--- Selected extract ---
One downside to the free reports: they won't include your credit score. That's one thing you'll need to pay for.
Look for Mistakes
So you've got the credit report. Now what? With a free report, you've got a detailed history of your opened and closed accounts, as well as a look at recent inquiries into your credit history. If you paid for a report, you'll also see your FICO credit score, which ranges from 300 to 850 (higher is better) and is what you're ultimately trying to improve.
You'll want to examine each of the accounts listed, while considering the following questions:
If you find mistakes, you're not alone. A Federal Trade Commission study found that about a quarter of consumers reported potentially material errors on their credit reports and that these kinds of errors mean 5% of consumers are probably paying too much for things like loans and insurance.
Keep in mind that anything the credit company has in their file on you has to be verifiable, so you can use that to your advantage if one of the negative entries in your report is from a company that no longer exists. Even when information can be verified, it needs to be accurate, so be sure to report anything that's inaccurate. Viewing your report online, you should be able to click on a link to report an error or you can find separate contact information on how to dispute something with the bureau.
Start the Clean-up Process
In most cases, you didn't destroy your credit in a week, so don't think that it will get fixed any faster. Patience is an important part of getting your FICO score back up, as is being smart about what debt you tackle in what order. Things like mortgages and student loans are generally low-interest payments you'll be making every month for a long time, so it's less important that you pay them off early, at least in the context of FICO scores.
Revolving credit with high interest like credit cards, however, is the kind of thing that should be paid off as quickly as possible. Not only does it mean you're spending less money in interest payments, but it improves the debt-utilization rate that factors into your credit score. In other words, the less credit you use compared to the amount of credit you're given looks better in FICO terms.
---
Work to complete
• a. Check each statement against the passage on credit reports. Answer yes or no for each one, and quote the exact words that decide it: (i) Free credit reports include your credit score. (ii) A FICO credit score ranges from 300 to 850. (iii) Paying off mortgages early matters a great deal for FICO scores.
• b. Carry on the passage on credit reports from its final sentence.
--- Exercise data ---
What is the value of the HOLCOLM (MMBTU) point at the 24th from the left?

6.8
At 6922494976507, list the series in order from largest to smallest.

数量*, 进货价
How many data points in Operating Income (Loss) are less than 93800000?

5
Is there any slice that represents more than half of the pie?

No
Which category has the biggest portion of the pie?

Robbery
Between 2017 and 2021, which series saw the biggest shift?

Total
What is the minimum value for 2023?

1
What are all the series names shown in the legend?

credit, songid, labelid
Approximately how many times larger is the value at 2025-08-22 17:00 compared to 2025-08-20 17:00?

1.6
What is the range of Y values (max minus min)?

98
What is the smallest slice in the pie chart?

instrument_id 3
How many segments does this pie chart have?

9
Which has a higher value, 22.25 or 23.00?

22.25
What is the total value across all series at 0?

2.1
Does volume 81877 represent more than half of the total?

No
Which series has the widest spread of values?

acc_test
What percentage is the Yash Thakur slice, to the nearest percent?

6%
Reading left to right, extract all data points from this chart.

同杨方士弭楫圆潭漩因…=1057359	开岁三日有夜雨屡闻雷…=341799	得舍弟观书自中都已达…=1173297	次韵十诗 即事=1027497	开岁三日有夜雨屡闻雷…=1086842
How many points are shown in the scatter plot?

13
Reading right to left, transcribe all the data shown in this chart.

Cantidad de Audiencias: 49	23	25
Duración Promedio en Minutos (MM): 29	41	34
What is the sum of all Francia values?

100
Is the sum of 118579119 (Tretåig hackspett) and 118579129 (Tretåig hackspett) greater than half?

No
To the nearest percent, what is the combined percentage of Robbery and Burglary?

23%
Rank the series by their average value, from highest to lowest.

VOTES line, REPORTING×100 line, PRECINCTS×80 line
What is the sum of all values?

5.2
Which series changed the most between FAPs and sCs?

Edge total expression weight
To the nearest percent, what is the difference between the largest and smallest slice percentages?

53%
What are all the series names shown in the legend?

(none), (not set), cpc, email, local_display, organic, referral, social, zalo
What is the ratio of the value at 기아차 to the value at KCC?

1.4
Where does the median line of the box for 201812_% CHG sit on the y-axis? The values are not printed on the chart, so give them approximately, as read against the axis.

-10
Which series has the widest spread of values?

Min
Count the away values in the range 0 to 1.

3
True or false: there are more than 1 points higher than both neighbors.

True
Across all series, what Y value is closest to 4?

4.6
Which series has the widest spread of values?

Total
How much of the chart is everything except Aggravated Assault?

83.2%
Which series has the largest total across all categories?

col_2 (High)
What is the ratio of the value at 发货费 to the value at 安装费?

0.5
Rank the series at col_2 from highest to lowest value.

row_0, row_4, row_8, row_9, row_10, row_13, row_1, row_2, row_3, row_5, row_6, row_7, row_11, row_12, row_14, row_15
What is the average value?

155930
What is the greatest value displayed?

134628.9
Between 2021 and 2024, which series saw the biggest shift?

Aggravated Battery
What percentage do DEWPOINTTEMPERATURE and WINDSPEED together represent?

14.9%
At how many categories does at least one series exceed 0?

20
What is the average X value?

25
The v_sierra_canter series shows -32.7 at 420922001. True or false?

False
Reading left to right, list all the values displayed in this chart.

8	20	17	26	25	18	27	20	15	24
---
Task results
• a.
(i) No: "they won't include your credit score."
(ii) Yes: "which ranges from 300 to 850 (higher is better)"
(iii) No: "it's less important that you pay them off early, at least in the context of FICO scores."

• b.
Just as important as committing to getting your debt down is committing to make your payments on time. A late payment or two might not have a big effect on someone with a high credit score, but little dings like that will keep low scores from climbing very fast. If you're worried about forgetting a payment, consider enrolling in electronic auto-pay through your bank or the lender.
Beware of Quick Fixes
Like the snake oil salesmen of bygone eras, there is no shortage of companies today promising to fix all your credit problems in record time. While there are legitimate credit counselors out there, many more are companies looking to take advantage of consumers by merely providing the above steps you can do yourself for free or at a very low cost.
Some of the worst companies won't even take legitimate steps to help you, but instead just dispute all the accounts listed in your credit reports. The accounts are pulled off the reports temporarily while they're investigated and your credit looks great for a couple of months. Once the accounts are validated, however, you end up right back where you started, minus whatever you paid the fake credit repair company.
Just like you got yourself into debt, you can get yourself out of it as well. Once you know where to start and what to focus on, it should seem a lot more manageable. If it still seems overwhelming or if it's gotten too far out of control, consider talking to a lawyer who focuses on consumer credit law.